Local setup, testing strategies, and development workflow for the topic modeling worker.

Setup

# Install dependencies (requires Python 3.11+)
uv sync
 
# First run downloads LaBSE (~1.8 GB)

Commands

Command	Purpose
`uv sync`	Install/update dependencies
`uv run pytest`	Run test suite
`uv run ruff check src/ tests/`	Lint
`uv run ruff format src/ tests/`	Format
`uv run python test_local.py`	Local smoke test

Testing Strategies

1. Unit Tests (`uv run pytest`)

Standard pytest tests in tests/. Test individual functions in isolation — metric computation, parameter scaling, schema validation, etc.

2. Local Smoke Test (`test_local.py`)

Calls handler() directly with 30 synthetic items and clustered embeddings. Bypasses RunPod entirely.

uv run python test_local.py

What it does:

Generates 30 items with sample multilingual texts
Creates synthetic 768-dim embeddings with 3 artificial clusters (shifted by cluster * 2)
Uses reduced params: min_topic_size=5, nr_topics=3, umap_n_neighbors=10
Prints discovered topics, assignments, outlier count, and metrics

Works on CPU (slow, ~30-60s) or GPU (fast, ~5-10s). First run downloads LaBSE if not cached.

3. Mock Worker (API Integration Test)

The API repo includes a mock worker that returns fake topic modeling results.
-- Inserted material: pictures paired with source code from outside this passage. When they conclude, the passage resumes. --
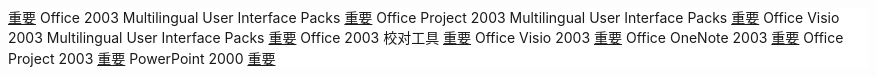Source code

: <td style="border:1px solid black;"><a href="https://www.microsoft.com/download/details.aspx?displaylang=zh-cn&amp;familyid=8e6f16e9-cd73-47d5-887e-616db9b09591">重要</a></td>
<td style="border:1px solid black;"></td>
</tr>  
<tr class="even">
<td style="border:1px solid black;">Office 2003 Multilingual User Interface Packs</td>
<td style="border:1px solid black;"></td>
<td style="border:1px solid black;"><a href="https://www.microsoft.com/download/details.aspx?displaylang=zh-cn&amp;familyid=986f9a8d-afe7-455a-b78d-0795cbb0e80e">重要</a></td>
<td style="border:1px solid black;"></td>
</tr>  
<tr class="odd">
<td style="border:1px solid black;">Office Project 2003 Multilingual User Interface Packs</td>
<td style="border:1px solid black;"></td>
<td style="border:1px solid black;"><a href="https://www.microsoft.com/download/details.aspx?displaylang=zh-cn&amp;familyid=22c96d7f-f384-4678-9ac0-3a11b81a4c1d">重要</a></td>
<td style="border:1px solid black;"></td>
</tr>  
<tr class="even">
<td style="border:1px solid black;">Office Visio 2003 Multilingual User Interface Packs</td>
<td style="border:1px solid black;"></td>
<td style="border:1px solid black;"><a href="https://www.microsoft.com/download/details.aspx?displaylang=zh-cn&amp;familyid=5a4d0a92-2dfc-4f8b-9d14-138cea57af96">重要</a></td>
<td style="border:1px solid black;"></td>
</tr>  
<tr class="odd">
<td style="border:1px solid black;">Office 2003 校对工具</td>
<td style="border:1px solid black;"></td>
<td style="border:1px solid black;"><a href="https://www.microsoft.com/download/details.aspx?familyid=32cf9f59-ffbd-45e5-a4d2-690183462d0f">重要</a></td>
<td style="border:1px solid black;"></td>
</tr>  
<tr class="even">
<td style="border:1px solid black;">Office Visio 2003</td>
<td style="border:1px solid black;"></td>
<td style="border:1px solid black;"><a href="https://www.microsoft.com/download/details.aspx?displaylang=zh-cn&amp;familyid=8e6f16e9-cd73-47d5-887e-616db9b09591">重要</a></td>
<td style="border:1px solid black;"></td>
</tr>  
<tr class="odd">
<td style="border:1px solid black;">Office OneNote 2003</td>
<td style="border:1px solid black;"></td>
<td style="border:1px solid black;"><a href="https://www.microsoft.com/download/details.aspx?displaylang=zh-cn&amp;familyid=8e6f16e9-cd73-47d5-887e-616db9b09591">重要</a></td>
<td style="border:1px solid black;"></td>
</tr>  
<tr class="even">
<td style="border:1px solid black;">Office Project 2003</td>
<td style="border:1px solid black;"></td>
<td style="border:1px solid black;"><a href="https://www.microsoft.com/download/details.aspx?displaylang=zh-cn&amp;familyid=8e6f16e9-cd73-47d5-887e-616db9b09591">重要</a></td>
<td style="border:1px solid black;"></td>
</tr>  
<tr class="odd">
<td style="border:1px solid black;">PowerPoint 2000</td>
<td style="border:1px solid black;"></td>
<td style="border:1px solid black;"></td>
<td style="border:1px solid black;"><a href="https://www.microsoft.com/download/details.aspx?displaylang=zh-cn&amp;familyid=e51b27c8-2f31-4e99-b868-ce626fed5b7d">重要</a></td>
</tr>  
</tbody>  
</table>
Use this to test the full pipeline flow without running the real BERTopic worker:

cd ../api.faculytics
docker compose up          # starts Redis + mock worker on port 3001

Then set in the API's .env:

TOPIC_MODEL_WORKER_URL=http://localhost:3001/topic-model

The mock worker returns pre-built topics, assignments, and metrics, allowing you to test the TopicModelProcessor's persistence logic, pipeline advancement, and downstream stages (topic labeling, recommendations).

Development Workflow

Schema Sync

The Pydantic models in src/models.py must match the Zod schemas in:

api.faculytics/src/modules/analysis/dto/topic-model-worker.dto.ts

When changing request/response shapes:

Update the Pydantic models in src/models.py
Update the Zod schemas in the API's topic-model-worker.dto.ts
Verify alignment by running the API's mock worker tests

All Pydantic models use ConfigDict(extra="ignore") — extra fields in the request (like jobId, metadata, publishedAt) are silently dropped during validation, keeping the worker decoupled from envelope format changes.

Code Style

Formatter: Ruff with line-length = 100
Lint rules: E (pycodestyle), F (pyflakes), I (isort), UP (pyupgrade)
Target: Python 3.11